**ACTION ITEM**
Exact reproduction of the listing is required. Pictures are not reproduced.

**DATA**
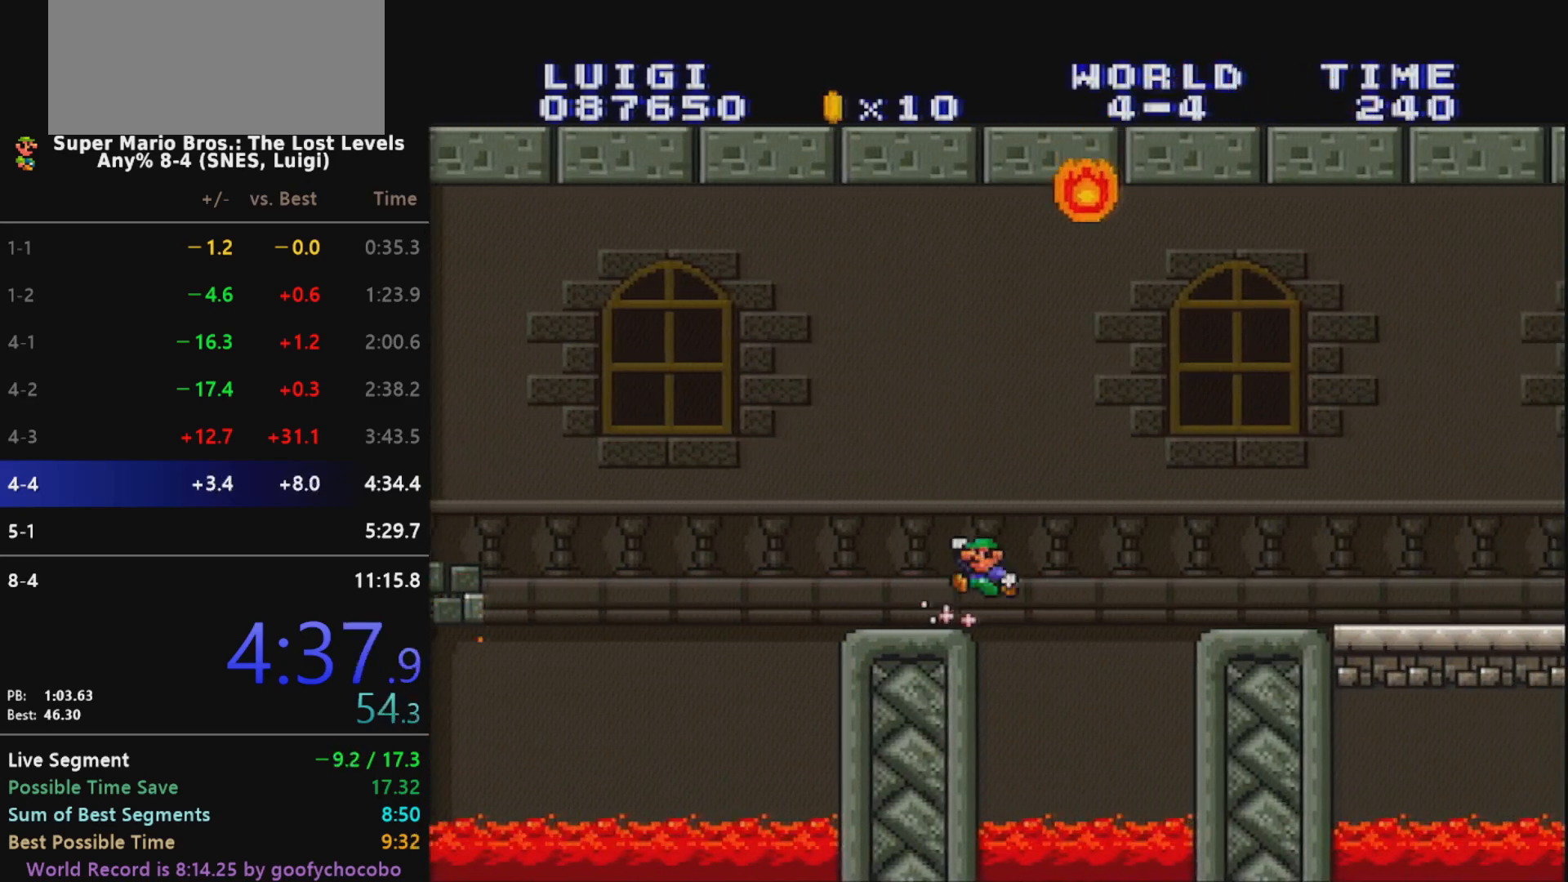
{"buttons": ["B", "X", "DPAD_RIGHT"], "events": [[167, "DPAD_LEFT", "up"], [383, "DPAD_RIGHT", "down"]]}
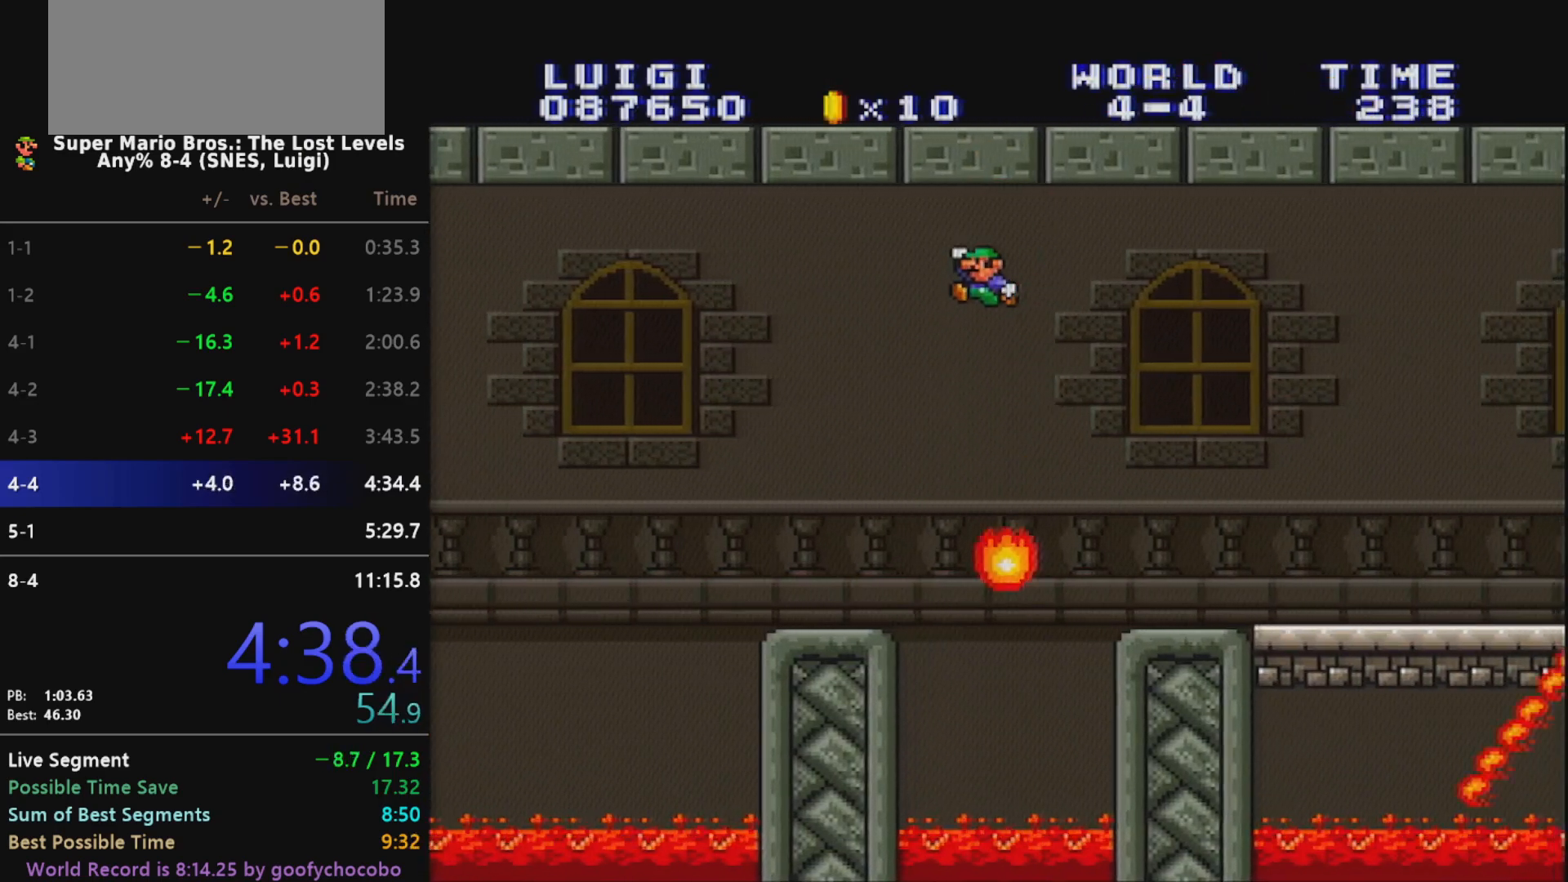
{"buttons": ["X", "DPAD_LEFT"], "events": [[283, "B", "up"], [417, "DPAD_RIGHT", "up"], [450, "DPAD_LEFT", "down"]]}
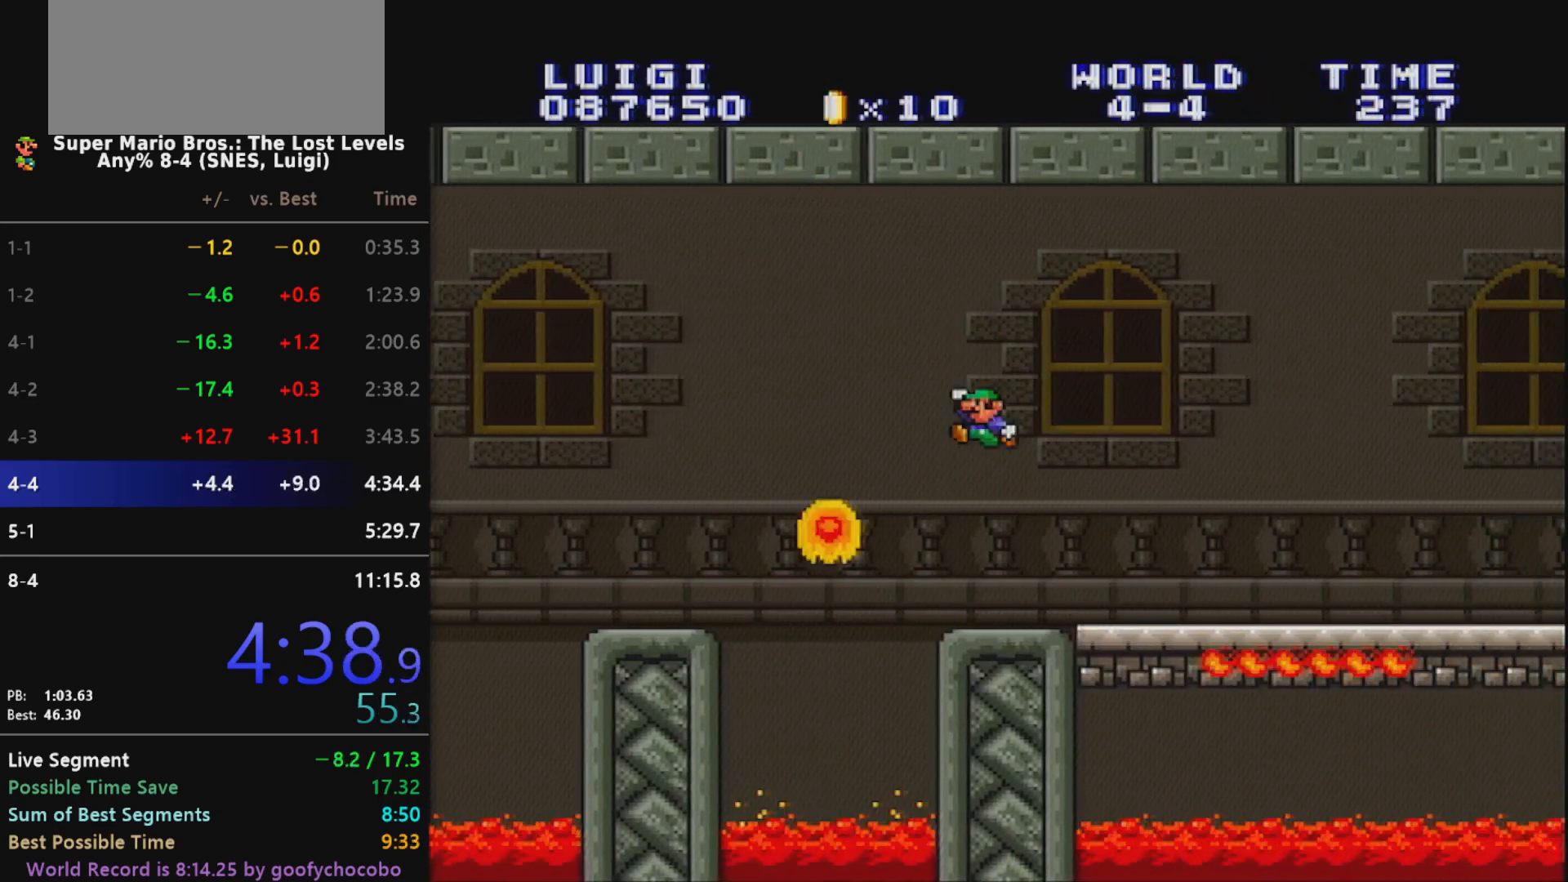
{"buttons": ["X"], "events": [[100, "DPAD_LEFT", "up"], [200, "DPAD_RIGHT", "down"], [350, "DPAD_RIGHT", "up"]]}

**PROBLEM SOLUTION**
{"buttons": ["B", "X", "DPAD_RIGHT"], "events": [[167, "DPAD_LEFT", "up"], [383, "DPAD_RIGHT", "down"]]}
{"buttons": ["X", "DPAD_LEFT"], "events": [[283, "B", "up"], [417, "DPAD_RIGHT", "up"], [450, "DPAD_LEFT", "down"]]}
{"buttons": ["X"], "events": [[100, "DPAD_LEFT", "up"], [200, "DPAD_RIGHT", "down"], [350, "DPAD_RIGHT", "up"]]}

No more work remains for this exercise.